As a general evaluation paradigm, the meta-reasoning paradigm proposed by Zeng Zhongxun and others can be extended to more evaluation scenarios.
In addition, the difficulty of annotation in this study far exceeded expectations. During the research period, they carried out a transformation of the meta-reasoning paradigm for the primary and junior high school mathematics dataset GSM8K.This transformation method requires annotators to perform similar meta-reasoning for the dataset and to record the results of the meta-reasoning as an evaluation set.
Although it is only a primary school level question, they found that from reading the question, reading the standard answer, to reading the sampled answers to be evaluated, they must conduct a detailed analysis and reasoning for each step.
Due to the long time consumption, the unit annotation price is also higher; at the same time, because of the high difficulty, the requirements for the qualifications of the annotators are also high.
Zeng Zhongxun said: "When I saw the quotation, I suddenly remembered that OpenAI has a paper that annotates the questions and problem-solving processes of the Mathematical Olympiad for reinforcement learning training. The nature and content of OpenAI's annotation are somewhat similar to ours."
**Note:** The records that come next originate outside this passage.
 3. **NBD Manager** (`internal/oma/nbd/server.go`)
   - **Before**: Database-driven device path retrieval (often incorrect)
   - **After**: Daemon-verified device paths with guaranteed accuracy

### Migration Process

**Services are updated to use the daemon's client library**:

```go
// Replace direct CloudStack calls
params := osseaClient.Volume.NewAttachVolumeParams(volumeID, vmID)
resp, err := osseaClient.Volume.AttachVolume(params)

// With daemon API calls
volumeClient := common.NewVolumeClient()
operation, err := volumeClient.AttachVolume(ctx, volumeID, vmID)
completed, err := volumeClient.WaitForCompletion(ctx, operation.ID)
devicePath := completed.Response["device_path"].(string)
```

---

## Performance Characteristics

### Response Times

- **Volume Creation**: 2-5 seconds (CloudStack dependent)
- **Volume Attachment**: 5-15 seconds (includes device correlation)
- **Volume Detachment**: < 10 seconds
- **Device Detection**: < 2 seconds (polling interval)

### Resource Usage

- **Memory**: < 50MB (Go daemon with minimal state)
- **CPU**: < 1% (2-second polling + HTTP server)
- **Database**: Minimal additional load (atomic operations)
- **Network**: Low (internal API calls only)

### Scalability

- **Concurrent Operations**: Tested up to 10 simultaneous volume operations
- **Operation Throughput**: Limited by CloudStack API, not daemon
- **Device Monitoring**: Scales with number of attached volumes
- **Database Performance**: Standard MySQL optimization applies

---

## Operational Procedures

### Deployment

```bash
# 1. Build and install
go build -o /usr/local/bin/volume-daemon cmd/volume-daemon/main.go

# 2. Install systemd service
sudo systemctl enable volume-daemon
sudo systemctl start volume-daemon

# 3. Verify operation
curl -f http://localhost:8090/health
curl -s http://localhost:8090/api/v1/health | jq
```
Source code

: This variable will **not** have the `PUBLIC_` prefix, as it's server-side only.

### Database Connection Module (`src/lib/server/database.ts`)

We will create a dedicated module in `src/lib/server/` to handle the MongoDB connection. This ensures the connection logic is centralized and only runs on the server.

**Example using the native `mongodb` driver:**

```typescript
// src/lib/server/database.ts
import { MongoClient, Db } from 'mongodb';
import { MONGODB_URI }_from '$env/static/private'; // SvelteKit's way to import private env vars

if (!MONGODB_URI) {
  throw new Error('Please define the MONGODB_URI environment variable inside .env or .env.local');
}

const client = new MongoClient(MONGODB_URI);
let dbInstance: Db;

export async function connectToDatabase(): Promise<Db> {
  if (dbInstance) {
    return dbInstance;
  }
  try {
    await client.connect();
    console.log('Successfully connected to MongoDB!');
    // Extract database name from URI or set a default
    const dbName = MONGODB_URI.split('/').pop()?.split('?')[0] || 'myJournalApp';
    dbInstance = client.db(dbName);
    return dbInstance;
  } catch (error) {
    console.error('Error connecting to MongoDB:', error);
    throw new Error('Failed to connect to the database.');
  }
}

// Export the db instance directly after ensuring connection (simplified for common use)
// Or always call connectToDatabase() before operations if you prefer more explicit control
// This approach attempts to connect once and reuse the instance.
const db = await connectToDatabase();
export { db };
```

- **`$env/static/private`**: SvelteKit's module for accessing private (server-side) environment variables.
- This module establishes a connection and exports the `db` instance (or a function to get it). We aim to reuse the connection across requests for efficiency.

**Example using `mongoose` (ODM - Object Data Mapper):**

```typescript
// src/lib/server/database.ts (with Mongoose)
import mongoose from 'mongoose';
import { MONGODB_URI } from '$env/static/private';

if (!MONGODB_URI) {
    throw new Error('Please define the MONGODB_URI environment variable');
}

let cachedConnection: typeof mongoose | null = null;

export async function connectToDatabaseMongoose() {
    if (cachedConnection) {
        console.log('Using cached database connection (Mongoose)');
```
In the OpenAI dataset named PRM800K, it contains 800,000 annotated questions. Conservatively estimated, the annotation cost for one question is 10 US dollars, then the price of the OpenAI dataset is 8 million US dollars. And the paper by OpenAI did not produce particularly direct results, nor did it bring about a significant improvement in practical effects.After truly understanding the cost and difficulty of labeling, one cannot help but marvel at OpenAI's financial strength and tolerance for failure, said Zeng Zhongxun.
It is also reported that one of the founders of OpenAI, Ilya Sutskever, was asked in an interview, "What would he choose to do if general artificial intelligence is realized?" Ilya replied, "Perhaps I would actively integrate into AI (be part of AI)."
When reading the aforementioned interview report, Zeng Zhongxun did not understand what it meant to integrate into AI at the time. However, as the work continued to progress, he vaguely felt that for AI to cognitively fit with humans, it may largely depend on humans continuously providing rich feedback signals.
"This may also be a way to integrate into AI? A kind of mythical romantic feeling similar to Gan Jiang and Mo Xie sacrificing themselves for the sword," said Zeng Zhongxun.
In the future, he and his team are committed to creating a more comprehensive and diverse evaluation system. Currently, they have contacted several top domestic labeling companies, with the goal of building meta-reasoning scenarios in four directions: academic, logical, embodied, and application-based.